Removing low-quality cells is one of the essential quality control steps in the single-cell data analysis workflow. Hence, as the first step in setting up the analysis, we will set filtering thresholds across various parameters to filter out low-quality cells.
Step 1. The violin plots here show the value distribution of cells across different parameters. The shaded regions indicate that the cells in those value ranges have been filtered out.
Step 2. You can change the values by using the sliders or edit the number to input a specific number of your choice.
Transcripts/UMI/Counts per cell indicate the total number of reads/UMI counts detected in a cell across all the genes. This can be regarded as "sequencing depth" for each cell.

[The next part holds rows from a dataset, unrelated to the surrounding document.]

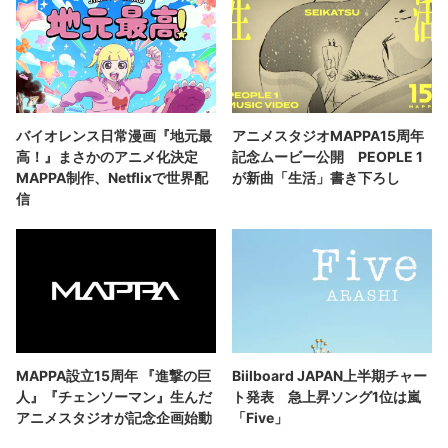
バイオレンス日常漫画『地元最
アニメスタジオMAPPA15周年
高！』まさかのアニメ化決定
記念ムービー公開 PEOPLE 1
MAPPA制作、Netflixで世界配
が新曲「生活」書き下ろし
信
MAPPA設立15周年 『進撃の巨
Biilboard JAPAN上半期チャー
人』『チェンソーマン』生んだ
ト発表 急上昇ソング1位は嵐
アニメスタジオが記念企画始動
「Five」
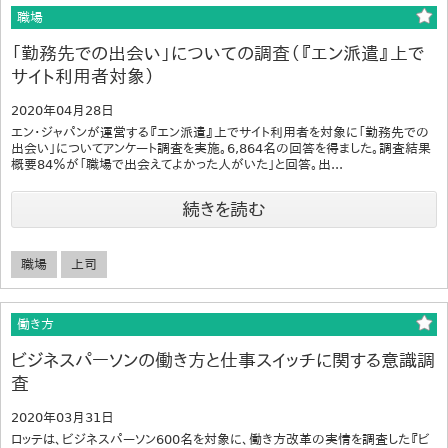
職場
「勤務先での出会い」についての調査（『エン派遣』上で
サイト利用者対象）
2020年04月28日
エン・ジャパンが運営する『エン派遣』上でサイト利用者を対象に「勤務先での
出会い」についてアンケート調査を実施。6,864名の回答を得ました。調査結果
概要84％が「職場で出会えてよかった人がいた」と回答。出...
続きを読む
職場
上司
働き方
ビジネスパーソンの働き方と仕事スイッチに関する意識調
査
2020年03月31日
ロッテは、ビジネスパーソン600名を対象に、働き方改革の実情を調査した『ビ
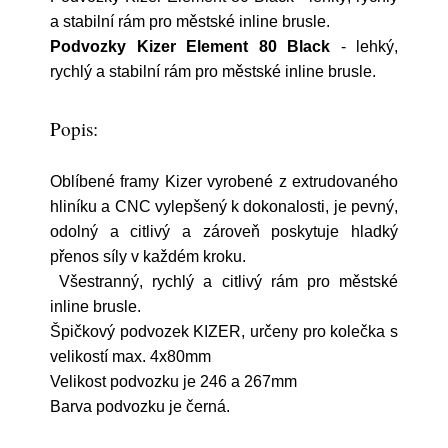
a stabilní rám pro městské inline brusle.
Podvozky Kizer Element 80 Black
- lehký,
rychlý a stabilní rám pro městské inline brusle.
Popis:
Oblíbené framy Kizer vyrobené z extrudovaného
hliníku a CNC vylepšený k dokonalosti, je pevný,
odolný a citlivý a zároveň poskytuje hladký
přenos síly v každém kroku.
Všestranný, rychlý a citlivý rám pro městské
inline brusle.
Špičkový podvozek KIZER, určeny pro kolečka s
velikostí max. 4x80mm
Velikost podvozku je 246 a 267mm
Barva podvozku je černá.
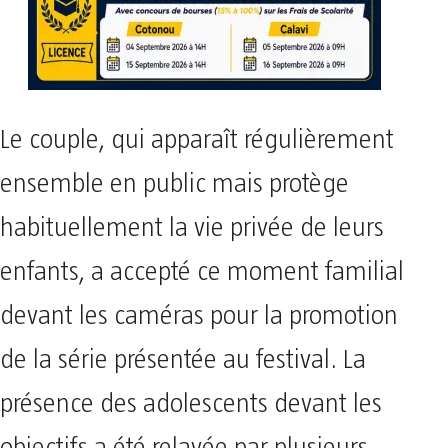
Le couple, qui apparaît régulièrement
ensemble en public mais protège
habituellement la vie privée de leurs
enfants, a accepté ce moment familial
devant les caméras pour la promotion
de la série présentée au festival. La
présence des adolescents devant les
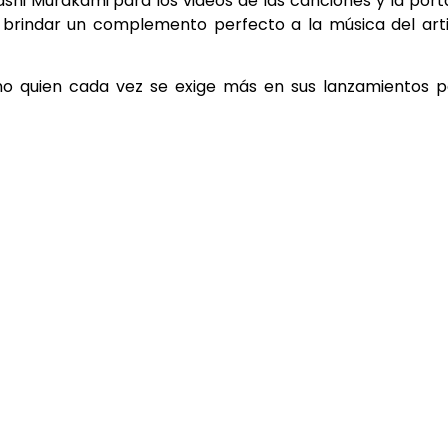
kashi Murakami para los videos de las canciones y la por
 brindar un complemento perfecto a la música del art
no quien cada vez se exige más en sus lanzamientos p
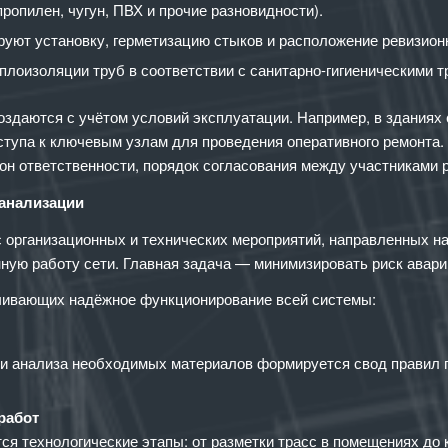
опилен, чугун, ПВХ и прочие разновидности).
руют установку, герметизацию стыков и расположение ревизион
лоизоляции труб в соответствии с санитарно-гигиеническими т
оздаются с учётом условий эксплуатации. Например, в здания
оступа к ключевым узлам для проведения оперативного ремонта.
зон ответственности, порядок согласования между участниками 
канализации
 организационных и технических мероприятий, направленных на
нную работу сети. Главная задача — минимизировать риск авари
чивающих надёжное функционирование всей системы:
 и анализа необходимых материалов формируется свод правил п
работ
я технологические этапы: от разметки трасс в помещениях до 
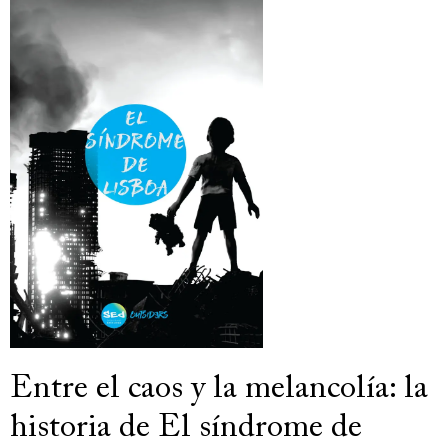
Entre el caos y la melancolía: la
historia de El síndrome de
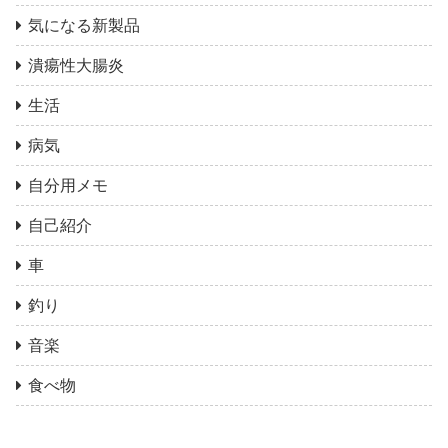
気になる新製品
潰瘍性大腸炎
生活
病気
自分用メモ
自己紹介
車
釣り
音楽
食べ物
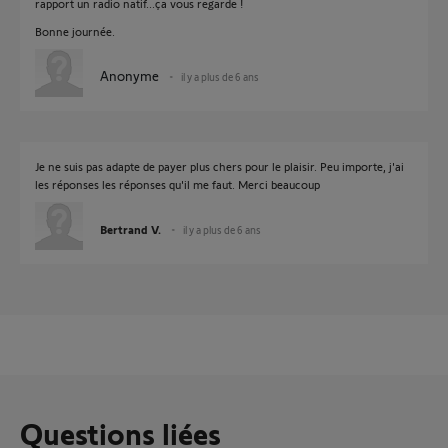
rapport un radio natif...ça vous regarde !
Bonne journée.
Anonyme
il y a plus de 6 ans
Je ne suis pas adapte de payer plus chers pour le plaisir. Peu importe, j'ai
les réponses les réponses qu'il me faut. Merci beaucoup
Bertrand V.
il y a plus de 6 ans
Questions liées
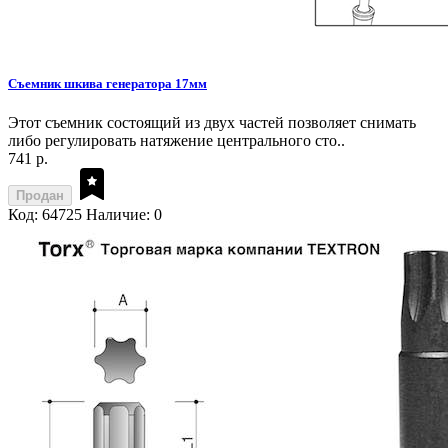
Съемник шкива генератора 17мм
Этот съемник состоящий из двух частей позволяет снимать
либо регулировать натяжение центрального сто..
741 р.
Продан
Код: 64725
Наличие: 0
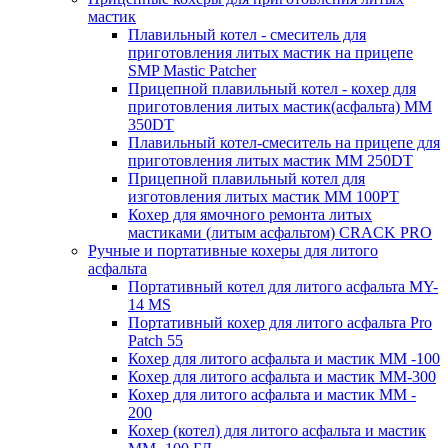
мастик
Плавильный котел - смеситель для
приготовления литых мастик на прицепе
SMP Mastic Patcher
Прицепной плавильный котел - кохер для
приготовления литых мастик(асфальта) MM
350DT
Плавильный котел-смеситель на прицепе для
приготовления литых мастик MM 250DT
Прицепной плавильный котел для
изготовления литых мастик MM 100PT
Кохер для ямочного ремонта литых
мастиками (литым асфальтом) CRACK PRO
Ручные и портативные кохеры для литого
асфальта
Портативный котел для литого асфальта MY-
14 MS
Портативный кохер для литого асфальта Pro
Patch 55
Кохер для литого асфальта и мастик MM -100
Кохер для литого асфальта и мастик MM-300
Кохер для литого асфальта и мастик MM -
200
Кохер (котел) для литого асфальта и мастик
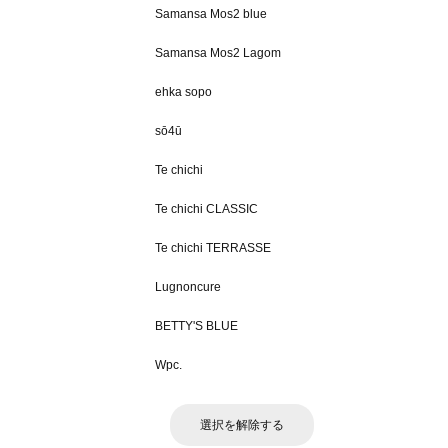
Samansa Mos2 blue
Samansa Mos2 Lagom
ehka sopo
sō4ū
Te chichi
Te chichi CLASSIC
Te chichi TERRASSE
Lugnoncure
BETTY'S BLUE
Wpc.
選択を解除する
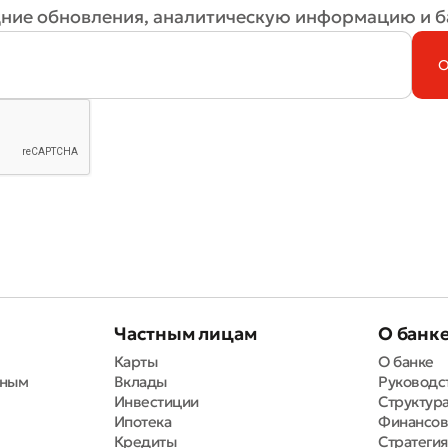
ля обязательны для заполнения
ние обновления, аналитическую информацию и б
Отправить
Отправить
Частным лицам
О банк
Карты
О банке
вным
Вклады
Руководс
Инвестиции
Структура
Ипотека
Финансов
Кредиты
Стратегия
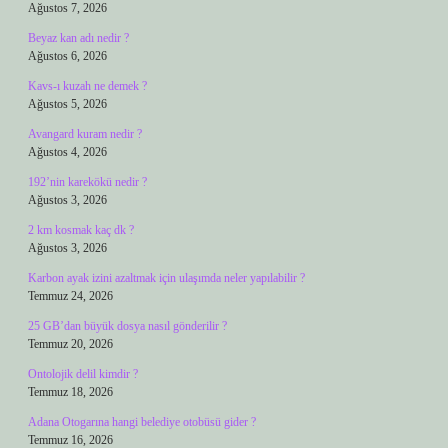
Ağustos 7, 2026
Beyaz kan adı nedir ?
Ağustos 6, 2026
Kavs-ı kuzah ne demek ?
Ağustos 5, 2026
Avangard kuram nedir ?
Ağustos 4, 2026
192’nin karekökü nedir ?
Ağustos 3, 2026
2 km kosmak kaç dk ?
Ağustos 3, 2026
Karbon ayak izini azaltmak için ulaşımda neler yapılabilir ?
Temmuz 24, 2026
25 GB’dan büyük dosya nasıl gönderilir ?
Temmuz 20, 2026
Ontolojik delil kimdir ?
Temmuz 18, 2026
Adana Otogarına hangi belediye otobüsü gider ?
Temmuz 16, 2026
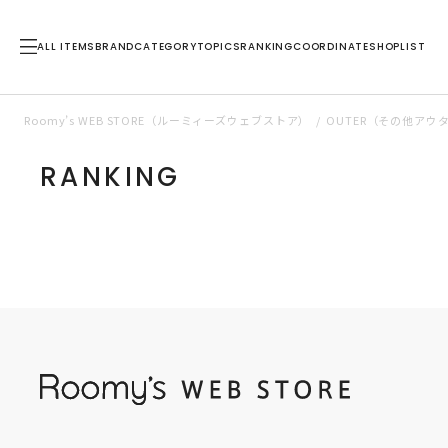
ALL ITEMS
BRAND
CATEGORY
TOPICS
RANKING
COORDINATE
SHOPLIST
Roomy’s WEB STORE（ルーミィーズウェブストア）
OUTER（その他アウ
RANKING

The number of “detected” genes per cell. A gene is detected if at least one read/UMI is attributed to that gene in a given cell. This metric lets you access the general quality of the underlying profiling technology. Usually, plate-based technologies like SMART-Seq provide higher gene coverage over droplet-based technologies.
Percentage of all the UMIs/read counts that belong to mitochondrial genes. Usually, high mitochondrial content is a signature of poor library preparation or starting material.
Percentage of all the UMIs/read counts that belong to ribosomal genes. Generally, high ribosomal content doesn't necessarily reflect poor quality prep like mitochondrial contamination. Depending on their metabolic activity, this statistic can range from 5%-70%.